At the LIASA Gala Dinner and Awards Ceremony held on Thursday 11 October 2018 in Cape Town at the International Convention Centre, Ms Ujala Satgoor was announced as the first winner of the Executive Librarian Award. This award sponsored by UKS, SAPnet and Sabinet, is aimed at recognising the captains of the Library and Information Services (LIS) profession; the powerhouses who are currently inspiring and building a legacy, not only for themselves but also for all LIS practitioners.
Ms Satgoor’s nominators issued the following statement on her nomination:
Ms Ujala Satgoor’s ambitions, intelligence, and accomplishments complement precisely the criteria for this prestigious award and make her highly deserving of the honor and opportunity bestowed by this Executive Award.

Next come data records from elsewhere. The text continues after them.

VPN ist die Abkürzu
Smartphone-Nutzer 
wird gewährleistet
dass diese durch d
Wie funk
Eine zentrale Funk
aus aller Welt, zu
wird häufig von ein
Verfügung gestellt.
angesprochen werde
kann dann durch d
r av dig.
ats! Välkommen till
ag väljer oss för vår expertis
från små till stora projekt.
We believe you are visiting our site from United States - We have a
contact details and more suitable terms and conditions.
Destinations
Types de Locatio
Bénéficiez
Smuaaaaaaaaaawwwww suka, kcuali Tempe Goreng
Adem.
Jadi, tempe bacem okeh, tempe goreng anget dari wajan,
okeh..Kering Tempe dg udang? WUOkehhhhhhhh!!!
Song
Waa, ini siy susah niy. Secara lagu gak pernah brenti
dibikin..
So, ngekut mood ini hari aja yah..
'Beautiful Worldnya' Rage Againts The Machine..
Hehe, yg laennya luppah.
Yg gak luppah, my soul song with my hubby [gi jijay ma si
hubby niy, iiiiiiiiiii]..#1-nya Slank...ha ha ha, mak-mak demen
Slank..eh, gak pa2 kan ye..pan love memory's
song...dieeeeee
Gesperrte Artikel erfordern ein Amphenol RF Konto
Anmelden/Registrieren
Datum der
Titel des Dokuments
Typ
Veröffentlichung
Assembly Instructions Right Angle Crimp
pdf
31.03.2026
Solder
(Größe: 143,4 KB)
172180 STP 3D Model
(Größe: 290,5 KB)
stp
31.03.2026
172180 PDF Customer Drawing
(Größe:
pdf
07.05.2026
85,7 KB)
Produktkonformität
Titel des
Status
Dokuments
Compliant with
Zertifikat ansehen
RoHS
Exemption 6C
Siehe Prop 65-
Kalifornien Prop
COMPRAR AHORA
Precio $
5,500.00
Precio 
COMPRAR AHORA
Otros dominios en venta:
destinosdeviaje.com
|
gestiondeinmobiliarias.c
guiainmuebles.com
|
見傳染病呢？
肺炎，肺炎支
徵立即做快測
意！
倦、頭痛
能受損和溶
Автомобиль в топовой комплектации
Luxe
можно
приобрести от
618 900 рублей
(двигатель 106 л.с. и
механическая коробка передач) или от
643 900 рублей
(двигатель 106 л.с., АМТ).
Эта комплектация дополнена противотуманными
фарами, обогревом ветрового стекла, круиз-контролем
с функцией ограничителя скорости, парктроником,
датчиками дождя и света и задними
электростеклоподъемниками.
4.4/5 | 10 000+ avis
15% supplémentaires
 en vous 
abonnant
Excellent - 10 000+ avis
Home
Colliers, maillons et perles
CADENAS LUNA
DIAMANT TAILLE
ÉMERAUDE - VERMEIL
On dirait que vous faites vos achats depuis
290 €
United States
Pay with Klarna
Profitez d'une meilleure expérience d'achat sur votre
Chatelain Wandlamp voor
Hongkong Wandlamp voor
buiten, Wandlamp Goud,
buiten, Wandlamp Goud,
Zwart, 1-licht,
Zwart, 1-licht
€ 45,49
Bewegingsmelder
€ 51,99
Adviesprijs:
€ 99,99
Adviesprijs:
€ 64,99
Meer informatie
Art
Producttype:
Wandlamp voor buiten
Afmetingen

Ms Satgoor was instrumental in attaining the Professional Body status for LIASA, served on various portfolios on the LIASA Executive Committee, like PRO and President. Ujala is currently the Chair: Library and Information Association of South Africa (LIASA)
Professional Body Advisory Committee (2016- ). She is an ambassador for the profession and her passion within the sector is to be commended. She has mentored and trained many colleagues within the profession focusing on academic and public libraries, and has built many leaders and socially responsible individuals. I am proud to say I am one of those individuals who has learned not only the
professional etiquette but how to socially create your own brand. She is an amazing individual who despite meeting a lot of people impressed me by remembering everybody by their first names. As a mentor she takes not only a professional interest but also a personal interest. As a young professional we often joke among ourselves that she is not only a leader but the mother of our profession. The smile, the wise words, hard worker, a people’s person, a leader, a visionary, a futurists to name the list. Ujala has dedicated most of her adult life not only as leader but as well as a creative thinker within LIASA.”
The Executive Librarian is required to be a leader, a mentor and a coach for the sector. On this subject, Ujala replied:
“When one chooses to be a leader, one embarks on a lifelong journey of self-discovery and self-awareness based on experience, learning, and refining of behaviours, attributes and attitudes. This complex and nuanced moulding towards being an authentic leader has been described as the art of leadership. The outcome of this moulding are three seeds of leadership, namely impact, influence and inspiration. When implanted and thoughtfully nurtured, an organisation, profession or individual thrives. The impact of cultivating a sense of common purpose and a shared understanding of desired goals, influenced by the leader’s passion for one’s work, can only result in an inspired team of professionals willing to embrace action and remove the barriers to change. While a senior position may command authority, leadership itself is not positional nor about titles and designations. But rather about having a vision and translating that into reality, showing how to be and taking the responsibility for unlocking the potential of others to become better.
The current South African socio-economic and developmental context presents the library and information services (LIS) sector with the opportunity to take the lead in proactively supporting education and partnering community development for social cohesion and
advancement. In order to take this lead, we need to move away from the stranglehold of a political manager mindset and define the calibre of library leadership that is required to take the profession forward. Peter Drucker says, “Management is doing things right; leadership is
doing the right things.” To strengthen the profession, library managers when appointed need to understand the leadership component of their roles, the impact of their leadership style or a lack thereof, and need to be challenged on their ability to influence transformation and
inspire the next generation library professionals. The demand for mentorship is strongest in the absence of leadership and an innovative learning organisational culture. Purposeful leadership ensures leaders learn along their journey and in so doing become powerful role
models to the profession. So as library leaders we need to do the right thing!
For libraries as community and institutional assets to succeed, library leadership from across the LIS sector must coalesce towards a common purpose so that all who work within the profession have a shared understanding of the desired developmental goals, and are held
accountable for their roles towards the realisation of these goals. The future of successful libraries and the profession we wantlies in dynamic library leadership imbued by authenticity, integrity and humility, committed to collaboration and working together to do the right thing!”